IV.- Mientras se vestía de torero, Rubén pensó en  desfundarse el terno y dejarlo todo. Abandonar  su humilde traje de trémulas luces sobre la silla y dejar que, como su ilusión, se apagaran poco a poco.  Y marcharse. Rajarse, como un toro manso. Pero una comezón rabiosa le hizo rebelarse .El sabía  más que nadie que la vida es voluntad, que todos tenemos nuestras virtudes y nuestras limitaciones y que, al cabo, es la fortaleza del espíritu la que te hace superar problemas y alcanzar objetivos. Por eso nunca se había sentido inferior a nadie. Más bajito sí, pero no inferior. Y desde luego no lo iban a achantar políticos partidistas que, según su parecer, el de Rubén,  sólo emponzoñan a costa de los débiles. Esa clase de políticos bien hablados e intolerantes que le han cogido el gusto a eso de prohibir.

Echó mano de su cultura taurina. Había en el espectáculo cómico grandes maestros: Charlot, Pedro de Celis y el gran Llapisera…  Llapisera, además,  había creado suertes que luego habían popularizado figuras del toreo. La “ Chicuelina “, recordaba, no la había creado Manuel Jiménez “ Chicuelo “ sino el referido  Llapisera. Y lo mismo había que decir respecto de la “ Manoletina “, consagrada como suerte por “ Manolete “ pero también creada por el gran “ Llapisera“ .

Había grandes figuras del toreo que habían actuado con ellos y, en cierta medida, a lo mejor muy poquito pero seguro que algo, habían aprendido de su torería: el último de los famosos, “ Espartaco “.

Entonces se llenó de orgullo porque era el heredero de una hermosa tradición. En su vida, llena de dificultades, jamás había vuelto la cara. Y menos lo haría ahora ante un ramillete de políticos  porque, además, pensaba , que el ataque que recibían tenía una intención aviesa: acabar con todo lo español, con las tradiciones, y con los débiles. Con la forma de vivir que hasta entonces se había tenido. Con la cultura popular. Con las esencias más profundas. Y satisfacer ese gusto en el que estaba  empicados  algunos políticos : el gusto por prohibir. Sí, eso pensaba él.
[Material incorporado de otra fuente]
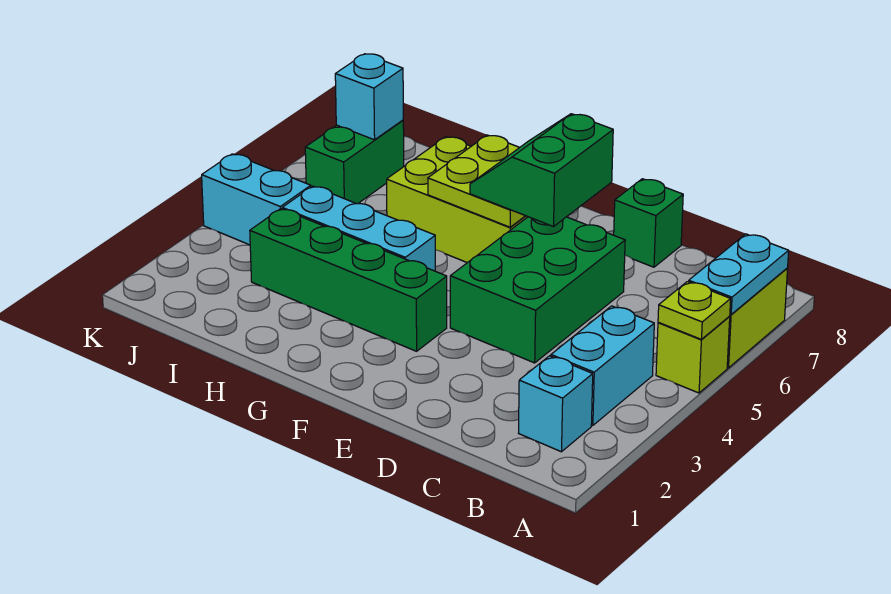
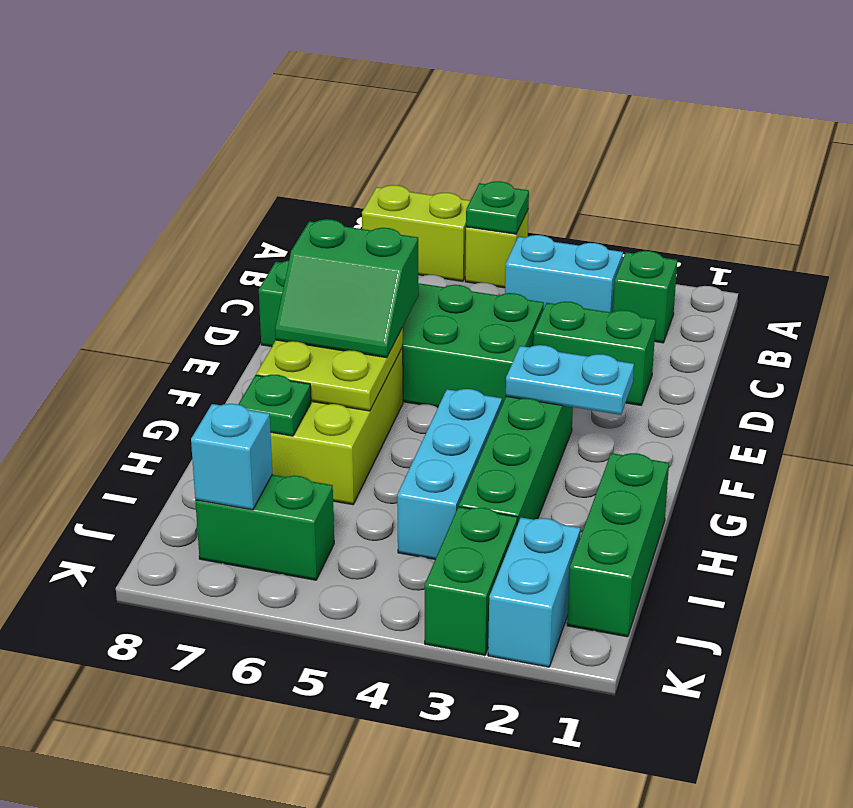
lime plate A5 level 2 -> green plate A5 level 2
cyan plate A6:A7 level 2 -> cyan plate F2:F3 level 2
cyan brick B2 level 1 -> green brick B2 level 1
none -> green brick D2:D3 level 1
none -> green brick H1:J1 level 1
none -> green plate H7 level 2
none -> green brick J3:K3 level 1
cyan brick J4:K4 level 1 -> cyan brick J2:K2 level 1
V.-  Aquel día se entregó con pasión a su trabajo, a su espectáculo. La gente se divirtió. Había rostros de felicidad en los tendidos. Le satisfizo ver los ojos ilusionados de nietos y abuelos, de padres, las sanas carcajadas que suscitaron  sus números. Había que tener dominio de la lidia, pero también una vis cómica, ingenio e improvisación. Estaba seguro de que el público no se reía de ellos ( de él y sus compañeros ) sino con ellos. En la vuelta al ruedo final una niña le lanzó un clavel y él, romántico y torero, lo besó, y  ocultó la flor dentro de su pecho.

A pesar del éxito, cuando volvió  a su humilde hotel de pueblo, a desvestirse y empacar los bártulos para volver a casa, se sentía triste. Triste y desvalido. Tal vez esa fuera su última actuación. Ojeó sin interés el diario. De entre tantas noticias desoladoras, descubrió, con  alegría   que un partido político,  es cierto que sólo uno,  los había defendido públicamente, reclamando su cualidad de  artistas, su derecho al trabajo y su dignidad como personas. Y  aunque fuera un solo partido, se sintió acompañado, comprendido, acogido. Y recuperó la fe.  

Se había echado la noche y, en la habitación, un clavel se erguía vigoroso  en un vaso de agua. Rubén  pensó que  era un símbolo hermoso de todo lo vivido…y de todo lo que quedaba por vivir. Y  la tristeza que le hería se tornó en esperanza. Una esperanza que era como un haz de luz verde que iluminaba el futuro y clareaba las sombras más oscuras.